# [DATASET EXCERPTS]
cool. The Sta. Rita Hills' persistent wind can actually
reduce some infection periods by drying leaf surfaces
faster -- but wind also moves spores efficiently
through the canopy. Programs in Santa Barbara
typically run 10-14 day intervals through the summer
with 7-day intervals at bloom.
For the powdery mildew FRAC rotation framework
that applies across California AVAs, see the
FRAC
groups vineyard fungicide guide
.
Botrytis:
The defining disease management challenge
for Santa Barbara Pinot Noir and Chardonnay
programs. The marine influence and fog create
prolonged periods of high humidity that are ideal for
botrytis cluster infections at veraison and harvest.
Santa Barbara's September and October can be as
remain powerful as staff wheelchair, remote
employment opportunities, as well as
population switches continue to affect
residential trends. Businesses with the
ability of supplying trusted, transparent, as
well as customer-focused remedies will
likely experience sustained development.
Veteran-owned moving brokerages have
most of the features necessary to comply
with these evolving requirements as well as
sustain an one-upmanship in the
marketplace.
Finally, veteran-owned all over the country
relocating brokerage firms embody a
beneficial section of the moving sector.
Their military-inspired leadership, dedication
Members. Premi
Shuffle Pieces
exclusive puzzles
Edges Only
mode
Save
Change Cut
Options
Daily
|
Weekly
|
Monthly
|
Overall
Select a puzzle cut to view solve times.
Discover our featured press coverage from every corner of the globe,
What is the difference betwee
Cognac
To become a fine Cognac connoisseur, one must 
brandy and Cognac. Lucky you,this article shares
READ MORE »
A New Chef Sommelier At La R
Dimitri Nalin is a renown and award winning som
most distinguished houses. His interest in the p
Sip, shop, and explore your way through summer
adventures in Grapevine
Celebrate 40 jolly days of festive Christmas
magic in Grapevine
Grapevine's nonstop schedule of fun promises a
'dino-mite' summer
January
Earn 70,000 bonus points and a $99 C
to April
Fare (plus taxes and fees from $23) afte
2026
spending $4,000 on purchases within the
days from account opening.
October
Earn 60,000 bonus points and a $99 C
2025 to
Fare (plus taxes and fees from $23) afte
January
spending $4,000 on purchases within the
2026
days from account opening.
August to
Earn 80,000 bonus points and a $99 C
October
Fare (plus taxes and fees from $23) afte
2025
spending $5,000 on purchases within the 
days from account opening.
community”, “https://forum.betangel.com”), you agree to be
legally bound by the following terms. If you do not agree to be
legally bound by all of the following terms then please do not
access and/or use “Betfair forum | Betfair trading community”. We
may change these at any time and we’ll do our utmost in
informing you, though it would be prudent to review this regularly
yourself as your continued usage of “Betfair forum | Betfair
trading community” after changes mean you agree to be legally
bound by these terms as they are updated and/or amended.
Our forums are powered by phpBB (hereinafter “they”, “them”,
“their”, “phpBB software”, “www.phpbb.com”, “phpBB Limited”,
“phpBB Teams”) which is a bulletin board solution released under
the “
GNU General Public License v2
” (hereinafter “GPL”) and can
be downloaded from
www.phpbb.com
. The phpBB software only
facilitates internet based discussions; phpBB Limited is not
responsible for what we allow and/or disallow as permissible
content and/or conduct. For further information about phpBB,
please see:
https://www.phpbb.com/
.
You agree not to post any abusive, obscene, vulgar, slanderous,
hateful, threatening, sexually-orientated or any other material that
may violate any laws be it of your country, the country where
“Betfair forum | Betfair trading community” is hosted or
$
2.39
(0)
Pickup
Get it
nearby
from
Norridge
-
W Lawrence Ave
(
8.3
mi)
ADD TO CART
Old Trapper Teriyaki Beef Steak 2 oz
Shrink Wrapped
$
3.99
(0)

# [ABOUT THIS TASK]
Within the material above, find the lines that hold "Cognac" and report only how many there are.

# [EXPECTED ANSWER]
3